PROBLEM TO WORK ON -> Print every line of the records below verbatim, leaving out the pictures.

MATERIAL FOR THIS EXERCISE ->
______________________________

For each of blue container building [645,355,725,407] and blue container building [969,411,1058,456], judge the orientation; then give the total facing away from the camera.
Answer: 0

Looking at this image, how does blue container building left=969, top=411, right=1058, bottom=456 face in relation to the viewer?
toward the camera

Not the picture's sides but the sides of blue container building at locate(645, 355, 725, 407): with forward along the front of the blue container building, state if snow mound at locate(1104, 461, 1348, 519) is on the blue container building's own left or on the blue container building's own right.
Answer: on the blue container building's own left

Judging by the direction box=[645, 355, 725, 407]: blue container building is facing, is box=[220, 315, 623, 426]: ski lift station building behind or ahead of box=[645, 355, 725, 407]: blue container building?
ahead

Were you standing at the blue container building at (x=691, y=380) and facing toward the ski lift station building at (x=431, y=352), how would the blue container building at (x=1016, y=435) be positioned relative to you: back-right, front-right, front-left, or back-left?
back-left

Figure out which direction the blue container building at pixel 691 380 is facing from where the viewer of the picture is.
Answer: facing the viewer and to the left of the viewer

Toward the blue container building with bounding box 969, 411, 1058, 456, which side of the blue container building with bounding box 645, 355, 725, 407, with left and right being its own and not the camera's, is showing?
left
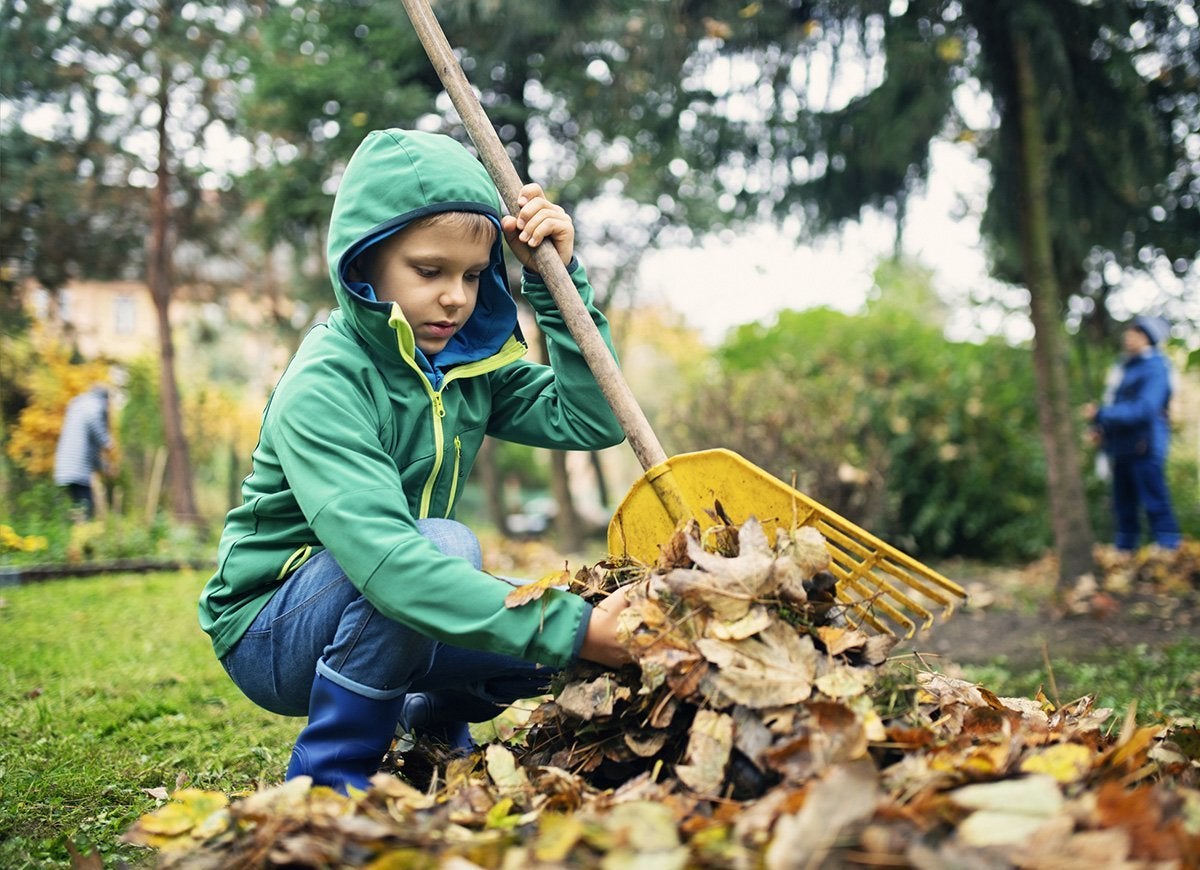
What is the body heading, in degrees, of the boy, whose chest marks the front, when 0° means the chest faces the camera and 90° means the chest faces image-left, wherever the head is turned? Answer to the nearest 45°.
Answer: approximately 315°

______________________________

RESPONSE ->
For each of blue container building [645,355,725,407] and blue container building [969,411,1058,456], judge the orientation; then give the total facing away from the camera.
Answer: 0

Looking at this image, how does blue container building left=969, top=411, right=1058, bottom=456 face in relation to the viewer?
toward the camera

Not the picture's sides but the sides of blue container building at locate(645, 355, 725, 407): with forward along the front of the blue container building, state if snow mound at locate(1104, 461, 1348, 519) is on the blue container building's own left or on the blue container building's own right.
Answer: on the blue container building's own left

Judging by the direction box=[645, 355, 725, 407]: blue container building is facing, is box=[220, 315, 623, 426]: ski lift station building behind or ahead of box=[645, 355, 725, 407]: blue container building?
ahead

Were you standing at the blue container building at (x=691, y=380) and facing toward the ski lift station building at (x=431, y=352), how would the blue container building at (x=1016, y=435) be positioned relative to you: back-right, front-right, front-left, or back-left?
back-left

Figure out which direction the blue container building at pixel 691 380 is facing from where the viewer of the picture is.
Answer: facing the viewer and to the left of the viewer

Toward the blue container building with bounding box 969, 411, 1058, 456, which side of the blue container building with bounding box 645, 355, 725, 407, with left and right being its own and not the camera's, is showing?
left
What is the body heading, in degrees, of the boy, whose chest marks the front, when 0° means the chest faces the camera and 90° means the chest faces image-left, wherever the head is turned? Answer to the nearest 45°.
Answer: approximately 315°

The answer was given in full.